| Angezeigter Text |
= = = = = = =

Wie gross ist Ihre Freude, wenn sich frühmorgens Elstern und Krähen unter Ihrem Schlafzimmerfenster in die Federn kriegen?
Gabriela Staehelin-Sticher: Das würde mich als Frühaufsteherin nicht stören. In meiner Umgebung sind jedoch keine Elstern. Es versuchen zwar oft welche, sich niederzulassen, jedoch ohne Chance. Ein Krähenpaar, die Rotmilane sowie die Bussarde vertreiben die immer. Es ist jeden Frühling dasselbe Schauspiel.
Findet das die Ornithologin gut oder wünschte Sie sich möglichst viele Vogelarten in der Nähe?
Ich bin froh, dass die Elstern nicht hier sind, weil diese die jungen Singvögel holen.
Das tut das Krähenpaar doch auch?

= = = = = = =

| Aufgabe 1 |
Welche Vögel vertreiben laut dem Interview die Elstern?
| Aufgabe 2 |
Ersetze „Krähenpaar“ durch „Rabenpaar“ in dem Abschnitt des Interviews, der mit den Worten „Gabriela Staehelin-Sticher: Das“ beginnt und mit „Krähenpaar doch auch?“ endet, und gib diesen Abschnitt wieder.
| Aufgabe 3 |
Fasse das Interview in zwei Sätzen zusammen.
Die Daten stammen aus einer anderen Quelle.

| Gegebene Daten |
= = = = = = =

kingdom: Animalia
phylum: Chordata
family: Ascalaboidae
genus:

= = = = = = =

| Erwartete Ausgabe 1 |
Ein Krähenpaar, die Rotmilane sowie die Bussarde.

| Erwartete Ausgabe 2 |
Gabriela Staehelin-Sticher: Das würde mich als Frühaufsteherin nicht stören. In meiner Umgebung sind jedoch keine Elstern. Es versuchen zwar oft welche, sich niederzulassen, jedoch ohne Chance. Ein Rabenpaar, die Rotmilane sowie die Bussarde vertreiben die immer. Es ist jeden Frühling dasselbe Schauspiel.
Findet das die Ornithologin gut oder wünschte Sie sich möglichst viele Vogelarten in der Nähe?
Ich bin froh, dass die Elstern nicht hier sind, weil diese die jungen Singvögel holen.
Das tut das Rabenpaar doch auch?

| Erwartete Ausgabe 3 |
Gabriela Staehelin-Sticher berichtet, dass sich in ihrer Umgebung keine Elstern niederlassen können, weil ein Krähenpaar, die Rotmilane und die Bussarde sie jeden Frühling vertreiben. Sie ist froh darüber, weil Elstern die jungen Singvögel holen.